Faut-il durcir le mouvement contre la réforme des retraites ?

6 février 2023 à 6h00 par Alicia Méchin

Manifestation le 31 janvier 2023.
Image d'illustration / manifestation le 31 janvier 2023.
Crédit : Lionel BONAVENTURE / AFP

Les sondages témoignent d’une hostilité de plus en plus grandissante contre la réforme des retraites. Le gouvernement, pourtant, reste campé sur ses positions. Selon Stéphane Sirot, historien et spécialiste des mouvements sociaux, seul un durcissement du mouvement pourrait faire bouger les choses.
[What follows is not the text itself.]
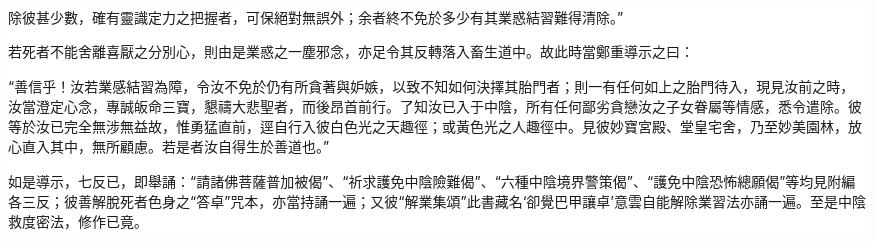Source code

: 除彼甚少數，確有靈識定力之把握者，可保絕對無誤外；余者終不免於多少有其業惑結習難得清除。”

若死者不能舍離喜厭之分別心，則由是業惑之一塵邪念，亦足令其反轉落入畜生道中。故此時當鄭重導示之曰：

“善信乎！汝若業感結習為障，令汝不免於仍有所貪著與妒嫉，以致不知如何決擇其胎門者；則一有任何如上之胎門待入，現見汝前之時，汝當澄定心念，專誠皈命三寶，懇禱大悲聖者，而後昂首前行。了知汝已入于中陰，所有任何鄙劣貪戀汝之子女眷屬等情感，悉令遣除。彼等於汝已完全無涉無益故，惟勇猛直前，逕自行入彼白色光之天趣徑；或黃色光之人趣徑中。見彼妙寶宮殿、堂皇宅舍，乃至妙美園林，放心直入其中，無所顧慮。若是者汝自得生於善道也。”

如是導示，七反已，即舉誦：“請諸佛菩薩普加被偈”、“祈求護免中陰險難偈”、“六種中陰境界警策偈”、“護免中陰恐怖總願偈”等均見附編各三反；彼善解脫死者色身之“答卓”咒本，亦當持誦一遍；又彼“解業集頌”此書藏名‘卻覺巴甲讓卓’意雲自能解除業習法亦誦一遍。至是中陰救度密法，修作已竟。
Cela faisait longtemps que les Français n’avaient pas été aussi nombreux dans la rue pour exprimer leur mécontentement. Plus d’un million de personnes selon le ministère de l’Intérieur, et 2,8 millions selon la CGT ont battu le pavé le 31 janvier dernier, lors de la deuxième journée de mobilisation. Le 19 janvier, ils étaient 1,2 millions selon le ministère de l’Intérieur, et plus de 2 millions selon la CGT.

Une troisième mobilisation contre la réforme est programmée ce mardi 7 février. Et pour l’heure, la stratégie des syndicats reste la même. « Le choix est fait de privilégier ces journées de 24h, et donc donner une importance considérable au nombre de manifestants », précise Stéphane Sirot. Mais selon les observateurs, il en faudrait plus pour convaincre le gouvernement de retirer sa réforme.

 

Les leçons du passé

 

Le passé l’a prouvé, selon Stéphane Sirot, les manifestations seules n’ont pas beaucoup d’impact. « Si on regarde les expériences passées, le constat qu’on peut faire c’est qu’à chaque fois que les oppositions à une réforme, et en particulier les retraites, étaient essentiellement composées de ces journées d’actions, n’ont pas réussi à infléchir le pouvoir ».

Car ce n’est pas la première fois que les Français se mobilisent contre la réforme des retraites. Et à chaque fois, ça s’est terminé dans la rue. « On peut avoir le scénario de 95’ (ndlr : le plan Juppé), explique Stéphane Sirot. On avait démarré par des journées d’action où on avait beaucoup de manifestants, et puis quelque temps après, avaient commencé les grèves reconductibles qui avaient paralysé les transports ». Cette grève d’ampleur avait touché également la fonction publique et les grandes administrations. Le mouvement avait conduit au retrait de la réforme.

« Mais on peut aussi avoir l’autre scénario, qui est celui de 2010, ajoute l’historien, où les syndicats s’en tiennent à ces journées d’action, où les secteurs professionnels qui essayent de générer des grèves reconductibles ne parviennent pas à le faire. Et donc là on pourrait en effet avoir une réédition du scénario type 2010, avec un gouvernement qui passe en force.

 

Passage en force

 

Les débats sur la réforme des retraites débutent ce lundi 6 février, à l’Assemblée Nationale… Des débats qui s’annoncent houleux, alors que plus de 20 000 amendements ont été déposés par l’opposition, afin de ralentir l’étude du texte. Sauf que, l’exécutif ayant enclenché l’article 47.1 pour accélérer les débats, l'Assemblée n'aura que 20 jours pour examiner tous ces amendements.

Une stratégie de course contre la montre que nous explique Stéphane Sirot : « l’optique qui est derrière, c’est de donner une fenêtre de tir la plus réduite possible chronologiquement au mouvement social, de manière à ce qu’une fois la loi votée, les organisations syndicales, ou une partie d’entre elles, décident de mettre un terme à cette mobilisation ».Faire vite donc, pour éviter que le mouvement social ne prenne de l’ampleur… Pour rappel, le gouvernement espère une entrée en vigueur de la réforme des retraites l’été prochain.

 

Retour de bâton dans les urnes ?

 

Alors si les organisations syndicales veulent durcir le mouvement, elles devront le faire rapidement. Selon un sondage Elabe pour BFMTV, publié la semaine dernière, 60% des Français déclarent qu’ils comprendraient que les grévistes bloquent le pays.

Le gouvernement, de son côté, semble maintenir son cap. Et ce, malgré les conséquences politiques que cela pourrait avoir. « Le risque pris tout de même, on le sait très bien, c’est une montée en puissance de l’extrême droite, conclut Stéphane Sirot. La cohabitation de 97’ pour Chirac n’est pas sans lien avec le mouvement de 95. La défaite de Sarkozy en 2012 n’est pas sans lien avec le mouvement social de 2010. (…) Il y a un retour de bâton politique qui se produit lors des élections qui suivent, c’est quasi-inévitable ».